Following a letter in which the Department of Justice made clear that the agency is willing to file an action against Jackson under the Safe Drinking Water Act, Mayor Chokwe Antar Lumumba has ensured that he plans to work with the federal government to address the city’s water crisis.
“I want to be clear that we have a shared vision of success,” Lumumba said during a Monday press conference, alongside Environmental Protection Agency Administrator (EPA) Michael Regan and U.S. Assistant Attorney General Todd Kim. “We have shared priorities over safe drinking water for our residents, and we believe we can move collaboratively in the name to ensure that our residents are able to maintain the reliability and the safety within our drinking water.”
The letter from both DOJ and EPA officials stated that the federal government “believes that an imminent threat and substantial endangerment to human health” exists in Mississippi’s capital city, noting Jackson’s near 300 boil water notices over the last two years alone.
“We are prepared to file an action against the City under the Safe Drinking Water Act but would hope this matter could be resolved with an enforceable agreement that is in the best interest of both the City and the United States,” the letter reads.

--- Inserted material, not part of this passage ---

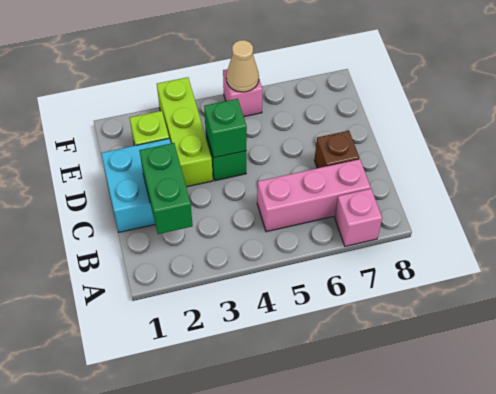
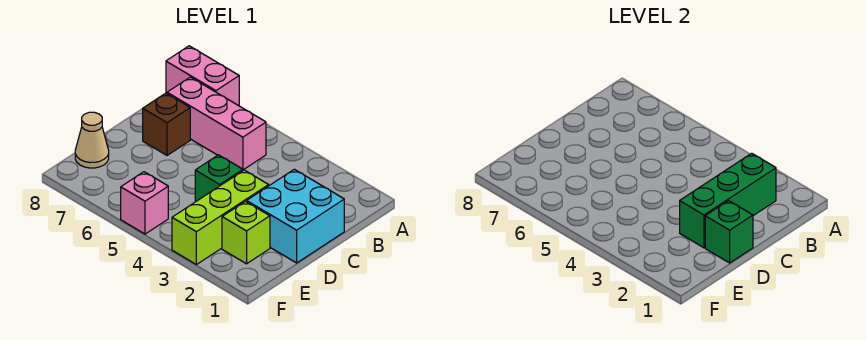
pink brick A7 level 1 -> pink brick A7:A8 level 1
green brick B2:C2 level 2 -> green brick B2:D2 level 2
green brick D4 level 2 -> green brick D1 level 2
tan cone F5 level 2 -> tan cone E8 level 1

Such agreement would require the city, possibly with the help of a third party, to address the following violations:
- Failure to adequately staff water treatment plants with Class A operators
- Failure to implement an Alternative Water Supply Plan pursuant to EPA’s Emergency Order
- Failure to comply with the timeline for general filter rehabilitation pursuant to the Administrative Order on Consent that Jackson officials and the EPA agreed upon in July 2021
- Failure to install corrosion control pursuant to the Lead and Copper Rule
- Exceedance of the haloacetic acids five (HAA5) maximum contaminant level
- Exceedance of single turbidity limits and monthly turbidity limits
During Monday’s press conference, Regan said he wants to work with Lumumba and other city officials to reach that agreement.
“Assistant Attorney General Todd Kim from the Department of Justice and I met today with Mayor Lumumba to discuss the actions the federal government is prepared to take to help remedy this longstanding injustice,” Regan said in a press release. “During that meeting, I conveyed our desire to work with the City to reach a judicially enforceable agreement that ensures a sustainable water system in the mid- and long-terms.”
Jackson, which still has portions of the city under a boil water notice, did not have any clean drinking between July 29 and September 15.